1. Monetary policy/Fed speak
Perhaps the biggest influence on gold prices is monetary policy, which is controlled by the Federal Reserve.
Interest rates have a big influence on gold prices because of a factor known as “opportunity cost.” Opportunity cost is the idea of giving up a near-guaranteed gain in one investment for the potential of a greater gain in another. With interest rates holding near their historic lows, bonds and CDs are, in some cases, yielding nominal returns that are less than the national inflation rate. This leads to nominal gains but real money losses. In this instance, gold becomes an attractive investment opportunity despite its 0% yield because the opportunity cost of forgoing interest-based assets is low. The same can be said of rising interest rates, which boost interest-bearing asset yields and push opportunity costs higher. In other words, investors would be more likely forgo gold as lending rates rise since they’d be netting a higher guaranteed return.
Federal Reserve commentary can also move the gold markets. The Federal Open Market Committee, which holds meetings about once every six weeks, discusses the state of the U.S. economy and the future of monetary policy. If the FOMC takes a stance that implies rates could rise in the near future, the gold price tend to react poorly since, once again, the opportunity cost of forgoing interest-bearing assets rises. However, if the FOMC insinuates that rates are planning to hold steady, gold prices tend to rise since the opportunity cost of forgoing interest-based assets instead for gold remains low.
2. Economic data
Another driver of gold prices is U.S economic data. Economic data, such as the jobs reports, wage data, manufacturing data, and broader-based data such as GDP growth, influence the Federal Reserve’s monetary policy decisions, which can in turn affect gold prices.
Though it’s not set in stone, a stronger U.S. economy — low unemployment, jobs growth, manufacturing expansion, and GDP growth in excess of 2% — has a tendency to push gold prices lower. Strong economic growth implies that the Fed could make a move to tighten monetary policy, thus impacting the opportunity cost dynamic discussed above. On the flipside, weaker jobs growth, rising unemployment, weakening manufacturing data, and subpar GDP growth can create a dovish Fed scenario on interest rates and increase gold prices.
3. Supply and demand
It may be an oft-overlooked point, but simple supply and-demand economics can influence physical gold prices as well.

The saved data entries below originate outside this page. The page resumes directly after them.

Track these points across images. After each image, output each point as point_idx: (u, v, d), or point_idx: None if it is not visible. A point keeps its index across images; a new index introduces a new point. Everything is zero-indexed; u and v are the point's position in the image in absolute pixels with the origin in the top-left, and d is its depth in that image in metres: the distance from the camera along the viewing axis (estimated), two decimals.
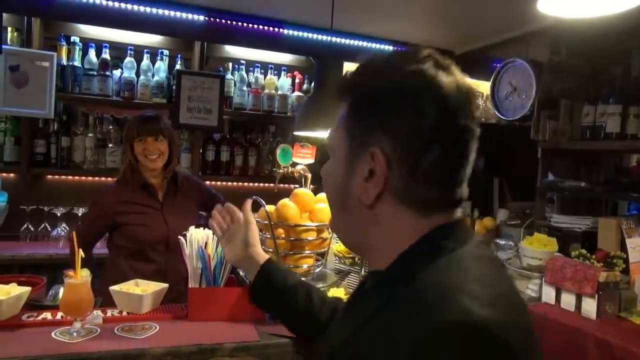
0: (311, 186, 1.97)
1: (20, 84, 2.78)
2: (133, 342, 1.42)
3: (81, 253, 1.40)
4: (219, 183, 3.41)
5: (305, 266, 1.64)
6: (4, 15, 2.69)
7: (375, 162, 0.67)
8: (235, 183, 3.44)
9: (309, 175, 2.01)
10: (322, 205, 1.66)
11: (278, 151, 2.10)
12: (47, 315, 1.52)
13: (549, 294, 2.03)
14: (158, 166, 2.13)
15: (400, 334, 0.58)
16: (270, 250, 1.64)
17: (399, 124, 0.66)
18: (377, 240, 0.71)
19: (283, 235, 1.61)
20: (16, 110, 2.80)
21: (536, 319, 1.36)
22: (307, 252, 1.63)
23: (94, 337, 1.42)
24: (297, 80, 3.49)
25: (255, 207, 1.78)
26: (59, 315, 1.51)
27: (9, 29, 2.84)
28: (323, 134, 1.91)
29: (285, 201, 1.65)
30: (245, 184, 3.45)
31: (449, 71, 0.68)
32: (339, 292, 1.74)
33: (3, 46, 2.67)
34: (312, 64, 3.65)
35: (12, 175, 2.92)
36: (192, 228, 1.62)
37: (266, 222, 1.58)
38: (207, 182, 3.35)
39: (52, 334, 1.41)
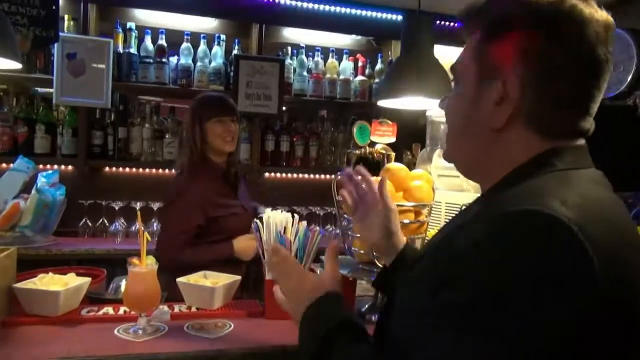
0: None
1: (77, 73, 2.68)
2: (206, 342, 1.21)
3: (147, 236, 1.20)
4: (279, 175, 3.21)
5: None
6: (61, 2, 2.60)
7: (509, 86, 0.68)
8: (296, 175, 3.23)
9: (393, 154, 1.76)
10: (418, 182, 1.40)
11: (355, 129, 1.85)
12: (109, 309, 1.35)
13: None
14: (233, 148, 2.00)
15: (480, 221, 0.63)
16: (358, 236, 1.40)
17: (536, 50, 0.67)
18: (498, 164, 0.72)
19: None
20: (74, 100, 2.70)
21: None
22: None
23: (161, 335, 1.23)
24: (360, 64, 3.25)
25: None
26: (122, 310, 1.33)
27: (66, 17, 2.76)
28: (413, 103, 1.66)
29: (377, 178, 1.40)
30: (307, 175, 3.23)
31: (588, 2, 0.68)
32: None
33: (60, 33, 2.58)
34: (373, 46, 3.41)
35: (70, 168, 2.83)
36: (268, 210, 1.40)
37: None
38: (267, 175, 3.18)
39: (115, 331, 1.22)
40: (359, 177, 1.10)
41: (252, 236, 1.85)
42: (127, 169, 2.90)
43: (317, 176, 3.26)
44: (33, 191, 2.50)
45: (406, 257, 1.04)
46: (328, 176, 3.20)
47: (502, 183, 0.71)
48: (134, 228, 2.69)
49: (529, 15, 0.67)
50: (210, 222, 1.87)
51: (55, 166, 2.77)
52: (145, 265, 1.21)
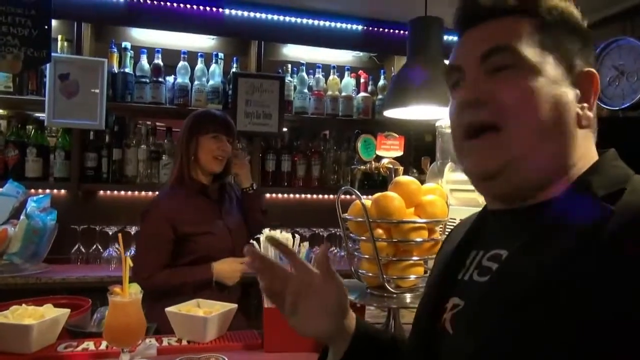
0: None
1: (70, 94, 2.59)
2: None
3: (129, 261, 1.08)
4: (280, 196, 3.08)
5: (412, 277, 1.24)
6: (54, 23, 2.53)
7: (592, 82, 0.67)
8: (298, 195, 3.10)
9: (401, 169, 1.63)
10: (431, 197, 1.27)
11: (359, 143, 1.72)
12: (90, 344, 1.21)
13: None
14: (221, 169, 1.91)
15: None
16: (366, 256, 1.26)
17: (590, 51, 0.68)
18: (567, 163, 0.65)
19: (384, 236, 1.23)
20: (67, 122, 2.61)
21: None
22: (416, 258, 1.23)
23: None
24: (362, 80, 3.15)
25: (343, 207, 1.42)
26: (104, 344, 1.19)
27: (59, 37, 2.69)
28: (421, 113, 1.54)
29: (387, 193, 1.27)
30: (309, 196, 3.10)
31: None
32: None
33: (52, 54, 2.50)
34: (376, 63, 3.33)
35: (62, 192, 2.73)
36: (266, 230, 1.28)
37: (361, 219, 1.21)
38: (268, 196, 3.06)
39: None
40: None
41: (236, 259, 1.77)
42: (122, 192, 2.80)
43: (320, 196, 3.13)
44: (22, 216, 2.39)
45: (368, 332, 0.81)
46: (331, 196, 3.07)
47: (581, 188, 0.62)
48: (128, 254, 2.56)
49: (579, 17, 0.69)
50: (182, 239, 1.78)
51: (48, 190, 2.67)
52: (128, 295, 1.08)
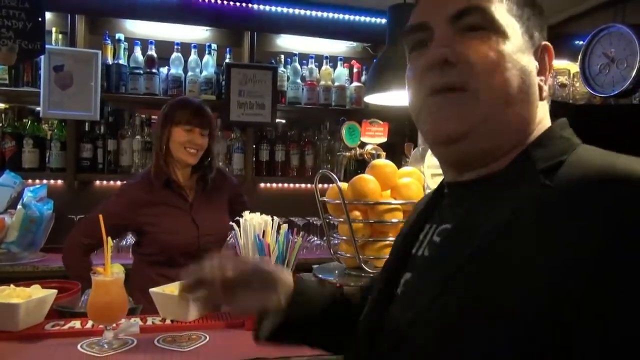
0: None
1: (65, 85, 2.63)
2: (177, 355, 1.11)
3: (110, 242, 1.12)
4: (274, 185, 3.12)
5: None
6: (48, 15, 2.56)
7: (549, 56, 0.67)
8: (292, 185, 3.13)
9: (383, 154, 1.67)
10: (406, 180, 1.31)
11: (343, 130, 1.76)
12: (76, 323, 1.25)
13: None
14: (194, 162, 1.80)
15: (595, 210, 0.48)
16: (344, 237, 1.30)
17: (544, 25, 0.69)
18: (526, 131, 0.64)
19: (360, 218, 1.26)
20: (62, 113, 2.65)
21: None
22: (391, 238, 1.27)
23: (128, 349, 1.13)
24: (355, 70, 3.17)
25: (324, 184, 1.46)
26: (90, 323, 1.24)
27: (53, 29, 2.72)
28: (398, 99, 1.57)
29: (362, 175, 1.31)
30: (303, 185, 3.13)
31: None
32: None
33: (47, 46, 2.53)
34: (369, 53, 3.34)
35: (59, 182, 2.77)
36: (246, 213, 1.31)
37: (338, 201, 1.25)
38: (262, 185, 3.09)
39: (79, 346, 1.13)
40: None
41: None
42: (118, 182, 2.83)
43: (313, 185, 3.15)
44: (19, 206, 2.43)
45: (309, 293, 0.85)
46: (325, 185, 3.09)
47: (522, 160, 0.61)
48: (124, 243, 2.61)
49: None
50: (141, 231, 1.76)
51: (44, 181, 2.71)
52: (110, 274, 1.12)
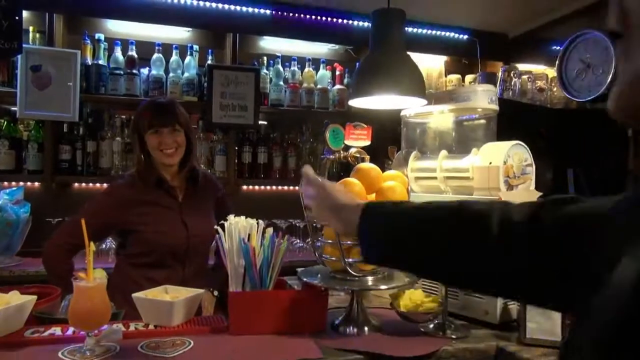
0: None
1: (42, 85, 2.58)
2: None
3: (92, 246, 1.10)
4: (256, 187, 3.11)
5: None
6: (25, 14, 2.51)
7: None
8: (275, 187, 3.13)
9: (367, 157, 1.67)
10: (391, 183, 1.32)
11: (327, 133, 1.75)
12: (57, 330, 1.22)
13: None
14: (175, 161, 1.78)
15: None
16: (329, 241, 1.30)
17: None
18: None
19: None
20: (39, 114, 2.60)
21: None
22: None
23: (111, 356, 1.11)
24: (337, 73, 3.19)
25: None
26: (71, 330, 1.21)
27: (31, 28, 2.67)
28: (386, 103, 1.58)
29: (348, 179, 1.31)
30: (286, 187, 3.13)
31: None
32: (418, 296, 1.38)
33: (24, 45, 2.48)
34: (351, 55, 3.36)
35: (36, 184, 2.71)
36: (231, 217, 1.30)
37: None
38: (244, 187, 3.08)
39: (60, 353, 1.10)
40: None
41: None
42: (97, 184, 2.79)
43: (296, 188, 3.14)
44: None
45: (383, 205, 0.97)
46: None
47: None
48: (104, 246, 2.57)
49: None
50: (128, 231, 1.74)
51: (21, 183, 2.65)
52: (92, 279, 1.10)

As with any good or service, increased demand with constrained or low supply has a tendency to pull prices of that good or service higher. Conversely, an oversupply of a good or service with stagnant or weak demand can push prices lower.
According to the World Gold Council, gold demand during the first-half of 2016 grew 15% to 2,335 tons, with investment demand surging 16% to its highest levels since 2009. However, gold supply only increased by 1% during the first-half of 2016, which represents the slowest rate of first-half supply growth since 2008.
A fourth factor that can impact gold prices is inflation, or the rising price of goods and services. While far from a guarantee, rising or higher levels of inflation tends to push gold prices higher, whereas lower levels of inflation or deflation weigh on gold.
Inflation is almost always a sign of economic growth and expansion. When the economy is growing and expanding, it’s common for the Federal Reserve to expand the money supply. Expanding the money supply dilutes the value of each existing monetary note in circulation, making it more expensive to buy assets that are a perceived store of value, such as gold. This is why quantitative easing programs that saw the monetary supply expand rapidly were viewed as such as positive for physical gold prices.
5. Currency movements
The movement of currencies – very specifically the U.S. dollar, since the price of gold is dollar-denominated – is another strong influencer.
A falling U.S. dollar has a tendency to push gold prices higher because other currencies and commodities around the world increase in value when the dollar
falls. On the contrary, a strengthening U.S. dollar often comes about because of a growing U.S. economy. It also pushes down gold prices since gold and the U.S. dollar have an inverse relationship.
Among these seven factors, the actions of electronic-traded funds, or ETFs, are more than likely the smallest influencer of gold prices. ETFs aren’t designed to be market movers, but they’re still worth mentioning.
ETFs are basket funds investors can purchase that allow for increased liquidity and the potential ability to spread their risks over a large number of assets for a minimal cost. The largest gold ETF, the SPDR Gold Shares ETF, purchases or sells physical bullion based on demand from investors. As investment demand for gold changes, the price can be affected by the purchasing and selling activity of ETFs.
Lastly, the broad factor of uncertainty can influence gold prices.
There’s no one specific factor that can be listed here that perfectly encompasses the uncertainty that can move gold, but political uncertainty and/or instability is probably the best example. Put plainly, the stock market covets certainty, and it’s often the enemy of gold prices. Not knowing how Brexit will turn out for the U.K. and Europe, who’ll become the 45th president in the U.S., and whether terrorist threats in the Middle East can be dealt with, are all factors that can contribute to global growth uncertainty and aid in rising gold prices.
The one thing investors have to keep in mind is that uncertainty isn’t a quantifiable statistic like many of these other points. It’s a completely psychological factor that’s investor-dependent, and it can differ from one event to the next.